Assis à quelques sièges de Michel Tremblay, on a pu l’observer du coin de l’œil, alors qu'il regardait avec fascination sa mère renaître sous les traits de Guylaine Tremblay, qu’il éclatait de rire en réentendant une réplique merveilleuse exagérée de sa Nana et qu’il semblait savourer les réactions de la foule, complètement sous le charme d’Encore une fois, si vous permettez.
Il était impossible de ne pas avoir une pensée attendrie pour Rita Lafontaine, trois soirs après son décès, alors que l’actrice avait fait sienne la Nana de Tremblay pendant des décennies. Pourtant, il a suffi d’un regard et de quelques mots pour que les centaines de spectateurs se fascinent pour la Nana d’une autre Tremblay, celle de Guylaine.
Dès les premiers instants, l’actrice plonge corps et âme et cœur et tout ce qu’elle possède de fibre et d’émotions pour incarner la mère de toutes les mères, la grand-mère, la tante, la voisine, la Québécoise d’hier et d’aujourd’hui, dans toute sa splendeur.
Cette maman qui n’a jamais vu son p’tit gars passer de l’autre côté, celui des artistes du théâtre, de la télévision et du cinéma. Celle qui n’a jamais entendu ses propres répliques se répercuter sur les murs d’un grand théâtre, où la foule a le sentiment de retrouver une parente aimante, de réentendre une maman débordant d’amour et de mauvaise foi, de savourer avec un plaisir coupable chaque histoire magnifiée et chaque punch savamment lancé. Une mère que l’auteur rêvait d’entendre encore une fois…
Soutenus par la sobriété des décors et la fine compréhension du metteur en scène Michel Poirier, les mots du dramaturge n’ont pas besoin de grandiloquence pour nous captiver. À travers les anecdotes de Nana, une femme qui a toujours passé par 46 chemins pour éviter de plonger dans l’intime, Tremblay évoque son instinct maternel exacerbé, son beau-frère soporifique, sa belle-sœur ratoureuse, sa nièce insupportable, l’espoir que les vedettes de la télé pensent à elle quand elles vont se coucher, les livres qui la font rêver malgré les efforts de son fils pour en exposer les failles et les contradictions, avant de s’ouvrir sur ses peurs : celle de mourir, de laisser son mari derrière elle, de savoir qu’on son p’tit dernier n’est pas encore « casé » et d’imaginer qu’on puisse un jour l’oublier.

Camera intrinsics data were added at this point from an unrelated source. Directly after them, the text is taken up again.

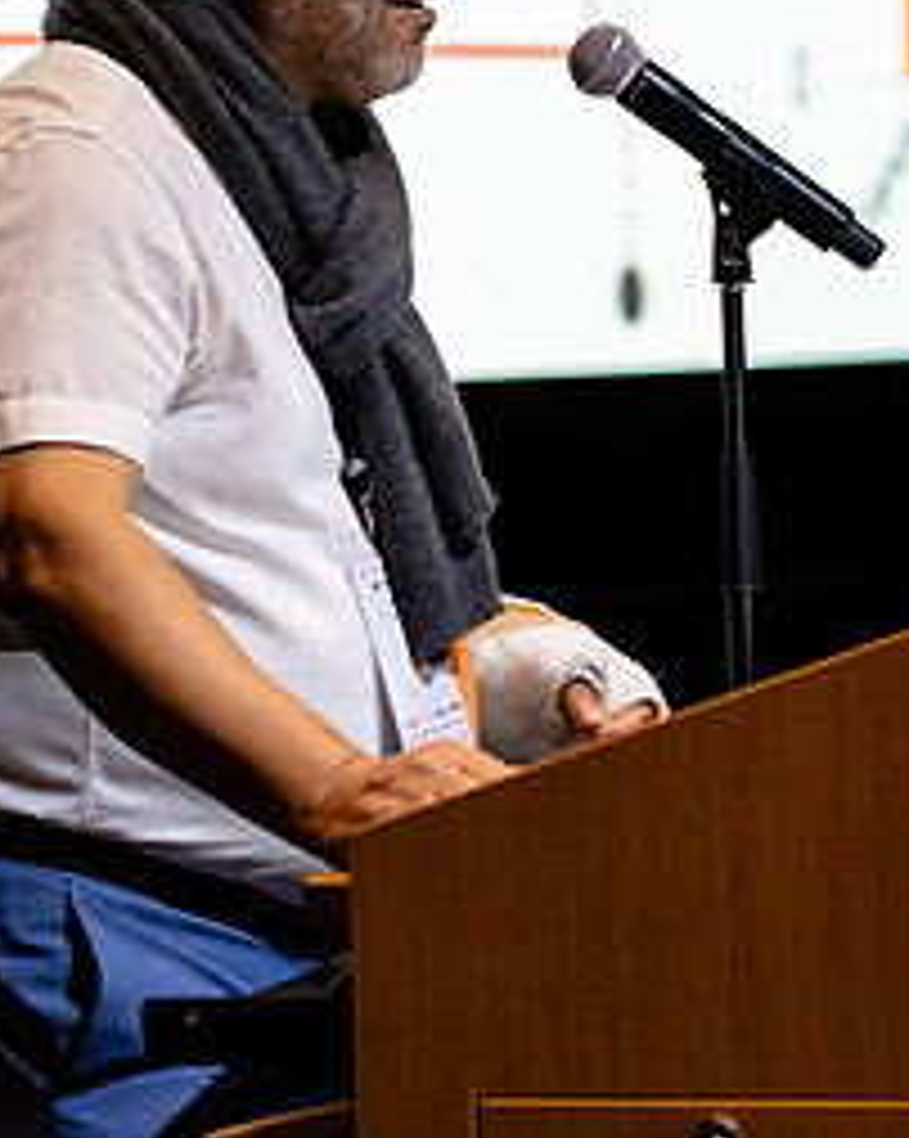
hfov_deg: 7.3
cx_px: 423
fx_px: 7138
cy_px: 517
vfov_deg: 9.1
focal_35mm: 212
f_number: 2.8
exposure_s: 1/200
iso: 4000
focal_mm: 85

Ainsi, après avoir ouvert le cœur des spectateurs avec une avalanche de rires, le tandem Tremblay-Tremblay le fait éclater avec un tableau qui provoque un lot de reniflements, de respiration saccadée et d’yeux mouillés. Une raison de plus pour constater à quel point le talent de Guylaine est sans limites et qu’il est parfaitement inutile de comparer sa Nana à celle de Rita Lafontaine et celle de Louison Danis.
Le travail de Guylaine Tremblay est à ce point médusant que son vis-à-vis, Henri Chassé, semble lui-même spectateur de sa partenaire de jeu. Bien que son personnage, un alter ego de Michel Tremblay, soit présenté comme un narrateur qui revit certains pans de sa vie, on a souvent l’impression qu’il est impliqué à moitié, trop occupé à repenser à un événement plutôt qu’à le revivre pleinement. Un choix ayant pour conséquence de faire diminuer la tension émotive de façon bien maladroite.
Rassurez-vous, il s’agit là d’un bien petit bémol qui se noie dans un amoncellement de tendresse, de bonheur, d’éclats de rire, de larmes, de souvenirs par procuration et d’un désir, viscéral et profond, de revoir Guylaine Tremblay rejouer Nana.
La pièce « Encore une fois si vous permettez » sera jouée chez Duceppe jusqu’au 14 mai 2016.